Stadtrat Simmern setzt sich für bezahlbaren Wohnraum ein
Arbeitskreis kämpft gegen Wohnungsnot

Wohnraum in Simmern ist Mangelware und entsprechend teuer. Am neuen Gerbereiareal entstehen bei drei Objekten demnächst rund 30 Wohnungen im Luxussegment. Für Wohneigentum werden dort fast 3000 Euro pro Quadratmeter aufgerufen. Entsprechend entwickeln sich die Mieten. 

Werner Dupuis

Simmern. Während 5 oder 10 Kilometer vor den Toren der Kreisstadt Kommunen mit Leerstand und ungenutztem Wohnraum zu kämpfen haben, schießen in Simmern die Preise für Häuser, Miet- und Eigentumswohnungen durch die Decke. Bezahlbarer Wohnraum ist in der Kreisstadt absolute Mangelware – und das schon seit Jahren.

Aufs Tapet gebracht hatte das Thema Anja Klemm von der Kreisverwaltung beim Simmerner Stadtgespräch im November 2016. „Wohnraum für Geringverdiener fehlt“ titelte unsere Zeitung darauf. Die Diplom-Pädagogin, beim Jugendamt des Kreises zuständig für die Stadt und Verbandsgemeinde Simmern, hatte damals bemängelt, dass es in der Kreisstadt an bezahlbarem Wohnraum für Menschen mit kleinem Einkommen fehlt. „Simmern bietet keinen geeigneten Wohnraum für Familien mit Kindern“, schrieb die Fachfrau dem Stadtrat ins Stammbuch. „Wo ist der städtische Blick auf die Kinder von Geringverdienern?“

Die mahnenden Worte haben lange Zeit nicht gefruchtet. Im Gegenteil: Die Preise für Wohnraum in der Kreisstadt sind mittlerweile so explodiert, dass sich auch Normalverdiener kein Eigentum mehr leisten können. Weil die Kreisstadt – was natürlich positiv ist – kontinuierlich auf Wachstumskurs ist und neben Arbeitsplätzen auch weitere Vorteile wie medizinische Versorgung, Einkaufsmöglichkeiten und Freizeitgestaltung (Kino, Schwimmbad, Konzerte) bereithält und entsprechend attraktiv aufgestellt ist, ist der Wohnungsmarkt geradezu leer gefegt. Über offizielle Kanäle (Internetplattformen, Banken und Sparkassen) wird derzeit in der Kreisstadt überhaupt kein Wohneigentum angeboten. Auch Mietwohnungen sind Mangelware – das derzeitige Angebot ist mehr als übersichtlich. Und klar ist: Knappe Güter sind teuer. Steigt der Preis für Wohneigentum ins Unermessliche, ziehen auch die Mieten nach.

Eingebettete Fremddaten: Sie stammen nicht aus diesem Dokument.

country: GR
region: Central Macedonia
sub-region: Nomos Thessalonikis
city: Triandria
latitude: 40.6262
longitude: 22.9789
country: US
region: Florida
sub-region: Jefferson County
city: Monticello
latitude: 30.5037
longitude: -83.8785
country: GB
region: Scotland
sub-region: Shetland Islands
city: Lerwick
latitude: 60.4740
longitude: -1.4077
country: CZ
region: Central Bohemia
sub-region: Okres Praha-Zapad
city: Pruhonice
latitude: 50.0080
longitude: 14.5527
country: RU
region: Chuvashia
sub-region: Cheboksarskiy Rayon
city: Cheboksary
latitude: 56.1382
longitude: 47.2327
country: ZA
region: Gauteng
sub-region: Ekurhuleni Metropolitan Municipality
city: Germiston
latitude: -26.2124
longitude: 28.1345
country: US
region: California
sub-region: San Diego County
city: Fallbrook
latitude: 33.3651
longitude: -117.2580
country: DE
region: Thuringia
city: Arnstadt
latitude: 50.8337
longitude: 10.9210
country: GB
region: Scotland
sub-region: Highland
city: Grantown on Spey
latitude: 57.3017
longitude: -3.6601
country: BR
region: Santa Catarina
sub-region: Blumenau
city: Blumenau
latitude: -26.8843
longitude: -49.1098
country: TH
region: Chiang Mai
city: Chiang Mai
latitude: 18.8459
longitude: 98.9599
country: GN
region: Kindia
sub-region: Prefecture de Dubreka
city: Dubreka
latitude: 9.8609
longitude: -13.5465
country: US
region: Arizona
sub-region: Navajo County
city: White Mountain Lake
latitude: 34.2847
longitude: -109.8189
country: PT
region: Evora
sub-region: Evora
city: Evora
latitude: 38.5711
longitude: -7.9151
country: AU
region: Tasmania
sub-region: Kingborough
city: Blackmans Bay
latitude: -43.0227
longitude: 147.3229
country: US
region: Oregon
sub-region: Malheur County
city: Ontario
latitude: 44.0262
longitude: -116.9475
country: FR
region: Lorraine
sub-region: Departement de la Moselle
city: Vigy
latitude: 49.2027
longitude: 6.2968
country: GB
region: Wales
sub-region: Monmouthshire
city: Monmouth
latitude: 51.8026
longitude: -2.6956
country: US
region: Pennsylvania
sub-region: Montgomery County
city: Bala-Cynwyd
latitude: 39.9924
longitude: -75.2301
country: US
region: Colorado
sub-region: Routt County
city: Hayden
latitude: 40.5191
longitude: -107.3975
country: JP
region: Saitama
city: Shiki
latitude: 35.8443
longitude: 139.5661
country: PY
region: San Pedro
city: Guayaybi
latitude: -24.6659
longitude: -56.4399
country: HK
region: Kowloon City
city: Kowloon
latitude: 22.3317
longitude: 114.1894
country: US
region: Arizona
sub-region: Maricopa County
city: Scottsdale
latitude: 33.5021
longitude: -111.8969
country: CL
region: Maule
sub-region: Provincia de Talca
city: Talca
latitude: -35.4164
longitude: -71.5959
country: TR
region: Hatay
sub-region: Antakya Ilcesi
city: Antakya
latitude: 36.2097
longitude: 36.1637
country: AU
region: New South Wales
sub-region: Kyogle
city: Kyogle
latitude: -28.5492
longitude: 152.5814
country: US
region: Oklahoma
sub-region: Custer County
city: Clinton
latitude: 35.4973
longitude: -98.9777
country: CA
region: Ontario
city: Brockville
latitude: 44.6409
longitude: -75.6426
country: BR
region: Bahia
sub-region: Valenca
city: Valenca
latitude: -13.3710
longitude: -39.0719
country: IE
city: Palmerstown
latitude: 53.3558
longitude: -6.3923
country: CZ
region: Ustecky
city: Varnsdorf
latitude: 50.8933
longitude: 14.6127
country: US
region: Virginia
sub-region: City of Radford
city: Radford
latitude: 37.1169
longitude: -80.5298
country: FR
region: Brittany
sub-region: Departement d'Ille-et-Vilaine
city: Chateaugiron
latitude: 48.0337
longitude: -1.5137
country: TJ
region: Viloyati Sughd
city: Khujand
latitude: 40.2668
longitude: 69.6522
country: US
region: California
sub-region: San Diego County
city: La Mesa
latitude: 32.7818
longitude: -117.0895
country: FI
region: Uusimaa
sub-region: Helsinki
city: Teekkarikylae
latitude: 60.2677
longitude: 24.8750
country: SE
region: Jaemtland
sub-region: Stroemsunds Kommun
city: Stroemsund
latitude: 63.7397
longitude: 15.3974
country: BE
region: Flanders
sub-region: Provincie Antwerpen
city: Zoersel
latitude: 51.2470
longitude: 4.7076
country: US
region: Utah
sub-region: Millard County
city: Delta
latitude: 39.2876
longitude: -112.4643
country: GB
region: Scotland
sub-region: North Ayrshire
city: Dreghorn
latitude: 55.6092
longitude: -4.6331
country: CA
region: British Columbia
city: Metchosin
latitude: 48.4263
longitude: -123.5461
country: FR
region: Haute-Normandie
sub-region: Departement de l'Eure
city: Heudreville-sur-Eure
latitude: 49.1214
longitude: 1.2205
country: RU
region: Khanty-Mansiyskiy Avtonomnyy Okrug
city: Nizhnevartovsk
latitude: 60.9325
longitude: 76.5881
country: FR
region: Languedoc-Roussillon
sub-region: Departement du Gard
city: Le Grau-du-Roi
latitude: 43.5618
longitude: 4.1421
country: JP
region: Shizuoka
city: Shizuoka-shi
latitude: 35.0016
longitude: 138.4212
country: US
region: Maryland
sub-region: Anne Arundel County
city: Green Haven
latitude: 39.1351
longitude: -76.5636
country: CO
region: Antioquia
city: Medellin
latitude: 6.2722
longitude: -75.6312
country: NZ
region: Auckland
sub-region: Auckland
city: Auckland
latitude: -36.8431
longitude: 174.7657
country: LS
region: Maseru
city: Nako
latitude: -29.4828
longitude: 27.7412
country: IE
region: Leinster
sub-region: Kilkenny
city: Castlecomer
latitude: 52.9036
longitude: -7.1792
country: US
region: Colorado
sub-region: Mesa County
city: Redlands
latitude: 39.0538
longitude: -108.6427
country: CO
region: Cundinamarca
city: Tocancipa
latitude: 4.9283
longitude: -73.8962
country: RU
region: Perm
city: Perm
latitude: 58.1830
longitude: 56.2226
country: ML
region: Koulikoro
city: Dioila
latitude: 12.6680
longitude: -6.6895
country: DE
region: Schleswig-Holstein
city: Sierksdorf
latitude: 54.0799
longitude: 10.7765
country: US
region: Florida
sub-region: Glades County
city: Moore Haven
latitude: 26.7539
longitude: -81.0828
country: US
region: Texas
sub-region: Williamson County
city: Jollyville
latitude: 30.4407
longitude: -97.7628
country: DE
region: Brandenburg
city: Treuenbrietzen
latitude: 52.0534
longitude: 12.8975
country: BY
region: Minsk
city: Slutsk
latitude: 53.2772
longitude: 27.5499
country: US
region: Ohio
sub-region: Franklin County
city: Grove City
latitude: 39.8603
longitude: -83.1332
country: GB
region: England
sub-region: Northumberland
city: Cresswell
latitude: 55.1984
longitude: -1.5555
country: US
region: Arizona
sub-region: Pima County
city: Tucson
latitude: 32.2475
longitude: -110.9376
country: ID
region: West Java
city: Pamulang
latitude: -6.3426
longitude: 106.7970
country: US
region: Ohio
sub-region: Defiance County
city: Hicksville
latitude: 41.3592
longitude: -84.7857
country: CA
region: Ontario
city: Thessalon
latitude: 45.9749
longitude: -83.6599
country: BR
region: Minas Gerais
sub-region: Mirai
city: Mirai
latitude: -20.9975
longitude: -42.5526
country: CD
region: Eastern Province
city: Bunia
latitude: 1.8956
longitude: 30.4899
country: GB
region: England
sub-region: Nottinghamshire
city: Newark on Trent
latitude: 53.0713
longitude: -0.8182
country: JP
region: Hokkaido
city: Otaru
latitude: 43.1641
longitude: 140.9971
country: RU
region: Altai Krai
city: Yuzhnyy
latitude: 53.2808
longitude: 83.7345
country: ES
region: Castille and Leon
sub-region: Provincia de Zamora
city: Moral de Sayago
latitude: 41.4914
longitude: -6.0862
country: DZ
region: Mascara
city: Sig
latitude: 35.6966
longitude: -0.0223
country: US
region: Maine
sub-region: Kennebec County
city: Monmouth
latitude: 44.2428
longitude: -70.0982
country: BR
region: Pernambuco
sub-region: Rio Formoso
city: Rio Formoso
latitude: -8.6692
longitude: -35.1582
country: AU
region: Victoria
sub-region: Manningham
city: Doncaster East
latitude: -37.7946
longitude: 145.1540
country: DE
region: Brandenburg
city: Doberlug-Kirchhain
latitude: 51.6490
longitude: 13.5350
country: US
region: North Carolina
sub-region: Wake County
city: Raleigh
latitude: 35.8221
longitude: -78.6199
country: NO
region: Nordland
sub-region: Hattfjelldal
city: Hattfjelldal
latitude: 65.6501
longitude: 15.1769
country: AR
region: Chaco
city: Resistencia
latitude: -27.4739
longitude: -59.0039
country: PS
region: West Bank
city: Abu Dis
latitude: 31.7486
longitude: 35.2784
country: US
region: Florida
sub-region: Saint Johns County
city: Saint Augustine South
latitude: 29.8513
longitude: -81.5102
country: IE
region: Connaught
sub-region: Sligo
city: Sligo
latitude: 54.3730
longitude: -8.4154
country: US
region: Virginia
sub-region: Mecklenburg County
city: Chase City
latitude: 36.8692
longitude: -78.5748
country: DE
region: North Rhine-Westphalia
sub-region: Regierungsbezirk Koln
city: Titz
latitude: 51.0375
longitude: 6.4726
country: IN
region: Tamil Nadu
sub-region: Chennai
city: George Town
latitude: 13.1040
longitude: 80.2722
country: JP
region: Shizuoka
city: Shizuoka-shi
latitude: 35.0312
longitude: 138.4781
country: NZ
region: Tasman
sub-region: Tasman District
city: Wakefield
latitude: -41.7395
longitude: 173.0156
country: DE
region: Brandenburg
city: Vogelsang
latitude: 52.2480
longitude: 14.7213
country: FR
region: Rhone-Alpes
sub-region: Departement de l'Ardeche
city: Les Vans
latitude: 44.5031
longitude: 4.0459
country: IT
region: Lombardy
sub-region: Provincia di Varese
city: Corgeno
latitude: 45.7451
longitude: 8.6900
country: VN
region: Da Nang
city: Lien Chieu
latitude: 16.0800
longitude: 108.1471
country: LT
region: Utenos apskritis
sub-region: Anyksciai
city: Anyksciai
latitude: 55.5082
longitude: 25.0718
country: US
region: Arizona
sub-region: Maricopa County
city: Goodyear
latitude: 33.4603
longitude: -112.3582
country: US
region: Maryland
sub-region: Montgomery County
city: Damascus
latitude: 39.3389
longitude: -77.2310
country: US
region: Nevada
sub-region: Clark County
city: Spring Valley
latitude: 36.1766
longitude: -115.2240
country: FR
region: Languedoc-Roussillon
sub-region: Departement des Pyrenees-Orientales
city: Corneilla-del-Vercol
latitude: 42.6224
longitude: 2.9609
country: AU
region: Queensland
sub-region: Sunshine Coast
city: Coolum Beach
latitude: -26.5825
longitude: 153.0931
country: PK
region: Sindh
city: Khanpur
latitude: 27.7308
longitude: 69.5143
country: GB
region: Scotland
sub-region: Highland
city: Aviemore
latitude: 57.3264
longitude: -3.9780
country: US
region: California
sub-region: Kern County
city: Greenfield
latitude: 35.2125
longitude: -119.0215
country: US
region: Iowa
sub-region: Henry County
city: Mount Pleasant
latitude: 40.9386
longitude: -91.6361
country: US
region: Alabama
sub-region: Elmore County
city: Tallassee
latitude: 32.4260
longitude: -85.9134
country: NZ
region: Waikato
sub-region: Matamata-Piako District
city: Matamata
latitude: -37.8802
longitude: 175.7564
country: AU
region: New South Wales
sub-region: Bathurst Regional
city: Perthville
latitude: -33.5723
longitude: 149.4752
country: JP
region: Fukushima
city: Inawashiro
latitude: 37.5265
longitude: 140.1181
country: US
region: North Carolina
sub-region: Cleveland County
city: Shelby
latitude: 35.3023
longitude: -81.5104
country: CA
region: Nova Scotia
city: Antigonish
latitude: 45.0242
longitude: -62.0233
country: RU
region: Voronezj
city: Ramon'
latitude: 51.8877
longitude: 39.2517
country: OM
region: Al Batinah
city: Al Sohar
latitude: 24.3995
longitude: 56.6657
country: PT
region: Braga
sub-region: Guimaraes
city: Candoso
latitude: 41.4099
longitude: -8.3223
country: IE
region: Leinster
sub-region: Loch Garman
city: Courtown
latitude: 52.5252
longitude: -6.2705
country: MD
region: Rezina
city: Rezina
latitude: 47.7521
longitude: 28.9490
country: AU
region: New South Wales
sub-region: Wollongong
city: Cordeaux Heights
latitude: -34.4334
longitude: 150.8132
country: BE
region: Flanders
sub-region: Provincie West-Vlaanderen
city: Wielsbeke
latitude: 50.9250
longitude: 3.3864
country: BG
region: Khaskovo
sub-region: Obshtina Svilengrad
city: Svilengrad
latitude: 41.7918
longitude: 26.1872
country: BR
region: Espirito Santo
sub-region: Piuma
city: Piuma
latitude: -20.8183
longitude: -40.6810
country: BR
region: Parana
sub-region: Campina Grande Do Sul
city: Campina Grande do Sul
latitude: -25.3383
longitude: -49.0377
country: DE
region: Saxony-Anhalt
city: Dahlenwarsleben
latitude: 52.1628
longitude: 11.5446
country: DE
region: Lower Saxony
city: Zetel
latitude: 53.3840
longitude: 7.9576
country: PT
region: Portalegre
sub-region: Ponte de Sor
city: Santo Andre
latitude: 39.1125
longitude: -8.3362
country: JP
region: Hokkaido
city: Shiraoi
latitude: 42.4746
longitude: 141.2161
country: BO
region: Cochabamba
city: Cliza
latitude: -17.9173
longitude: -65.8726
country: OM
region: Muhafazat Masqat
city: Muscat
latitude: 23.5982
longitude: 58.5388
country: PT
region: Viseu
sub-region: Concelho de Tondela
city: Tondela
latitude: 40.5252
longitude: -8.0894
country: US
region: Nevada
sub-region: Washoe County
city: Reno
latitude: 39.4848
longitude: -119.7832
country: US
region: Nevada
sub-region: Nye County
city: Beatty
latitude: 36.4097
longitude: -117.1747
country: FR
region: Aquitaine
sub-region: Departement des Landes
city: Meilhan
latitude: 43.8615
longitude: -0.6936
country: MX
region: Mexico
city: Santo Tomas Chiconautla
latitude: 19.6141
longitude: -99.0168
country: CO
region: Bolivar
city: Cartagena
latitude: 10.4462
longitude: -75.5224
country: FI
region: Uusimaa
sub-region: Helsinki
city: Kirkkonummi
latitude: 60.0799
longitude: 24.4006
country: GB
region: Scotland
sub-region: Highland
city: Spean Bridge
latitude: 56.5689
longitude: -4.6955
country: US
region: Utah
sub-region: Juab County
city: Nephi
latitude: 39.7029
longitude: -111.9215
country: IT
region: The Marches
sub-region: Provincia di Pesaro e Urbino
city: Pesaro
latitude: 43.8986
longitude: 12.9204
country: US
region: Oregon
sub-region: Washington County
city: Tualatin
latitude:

Derzeit entsteht zwar neuer Wohnraum in Simmern – am Gerbereiareal werden rund 30 Eigentums- und Mietwohnungen gebaut – doch das alles nur im absoluten Premiumsegment. Dort kostet eine Eigentumswohnung – selbstverständlich im Luxusbereich und mit allem Komfort – fast 3000 Euro pro Quadratmeter. Macht bei einer 70 Quadratmeter-Wohnung samt Stellplatz mal locker 220.000 Euro – der Markt gibt es her, die Niedrigzinspolitik lässt Gutverdiener in Betongold investieren, während „Otto Normalverbraucher“ in die Röhre schaut. Für diese Summen bekommt man im Umland problemlos solide Einfamilienhäuser samt Gartengrundstück. Und wenn Wohnraum allgemein fast unbezahlbar ist, entwickeln sich auch die Mieten entsprechend. So funktioniert die Volkswirtschaft. Eine alleinerziehende Mutter, Verkäuferin oder ein Handwerksgeselle können sich die Kreisstadt nicht mehr leisten – von Hartz-IV-Empfängern, Rentnern und Mindestlöhnern ganz zu schweigen. Ihre Wut schlägt sich nicht zuletzt im Wahlverhalten nieder.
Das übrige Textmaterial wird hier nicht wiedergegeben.